Viele Örtlichkeiten, die als gemeinsames kulturelles Erbe der Menschheit gelten, werden vernichtet. Neben der Altstadt in Diyarbakır, die von der UNESCO als Weltkulturerbe angesehen wird, wurde die Kurşunlu Moschee, viele Cemevi (Glaubenseinrichtungen der AlevitInnen) und Kirchen zerstört. Unsere Abgeordneten, die sich mit den betroffenen Menschen solidarisieren und in die Bezirke gehen, in denen Ausgangssperren herrschen, sind mit brutaler Gewalt der Polizei und anderer Sicherheitskräfte konfrontiert.

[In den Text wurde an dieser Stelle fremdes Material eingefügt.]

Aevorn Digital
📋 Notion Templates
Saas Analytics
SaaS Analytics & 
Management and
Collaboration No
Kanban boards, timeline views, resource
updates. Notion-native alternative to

Politische Polarisierung mit Folgen für Europa
Diese politische Stimmung in der Türkei stellt die Grundlage für eine gesellschaftliche und politische Polarisierung, die die Risiken weiterer Gewalt mit sich birgt, dar. Diese wird ebenso seine Auswirkung auf Europa und den Nahen und Mittleren Osten haben. Ein eventueller Bürgerkrieg in der Türkei würde ganz klar niemandem ausser den Anhängern des Autoritarismus zugutekommen. Leider ist die Verwirklichung solch eines Katastrophenszenarios heute näher als je zuvor. Eine solche Weiterentwicklung wird die Instabilität in der gesamten Region vertiefen, und unvermeidliche Konsequenzen für Europa und die ganze Welt haben.

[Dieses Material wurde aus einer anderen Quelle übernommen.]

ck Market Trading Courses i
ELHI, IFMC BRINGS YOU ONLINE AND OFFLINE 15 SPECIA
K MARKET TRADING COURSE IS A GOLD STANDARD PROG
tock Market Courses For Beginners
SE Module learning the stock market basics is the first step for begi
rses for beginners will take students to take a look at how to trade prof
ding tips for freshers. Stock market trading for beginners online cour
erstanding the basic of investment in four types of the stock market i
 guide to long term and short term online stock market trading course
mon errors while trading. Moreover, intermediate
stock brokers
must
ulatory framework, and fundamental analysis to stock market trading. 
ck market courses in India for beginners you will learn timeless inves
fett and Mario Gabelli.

Für die Lösung der Kurdischen Frage mit friedlichen Methoden ist es dringend, dass sämtliche militärischen Operationen schleunigst beendet werden, alle Seiten zum Verhandlungstisch zurückkehren, und Verhandlungen unter der Beobachtung einer dritten Partei unmittelbar mit Herrn Öcalan unter gleichen und freien Bedingungen erneut aufgenommen werden.
Wir möchten betonen, dass ein dringender Bedarf besteht, dass die internationale Öffentlichkeit und die jeweiligen politischen Akteure sich für die politische Stabilität in der Türkei und der ganzen Region auf die Seite der Freiheit, Demokratie und des Friedens stellen sollten.
Die Schweiz muss Eskalation bekämpfen
Die Schweiz muss die Eskalation verurteilen und bekämpfen. Der Bundesrat wird aufgefordert sich aktiv einzusetzen
- für die Wiederaufnahme und Fortsetzung der Friedensgespräche;
- für ein Ende der Gewalt von allen Seiten, auch der PKK;
- für den Stopp der Angriffe gegen kurdische Siedlungen;
- für die Achtung der Rechte und der Freiheit der neugewählten Parlamentarierinnen und Parlamentarier;
- für den Stopp der Waffenexporte in die Türkei, solange Krieg herrscht und die Menschenrechte verletzt werden.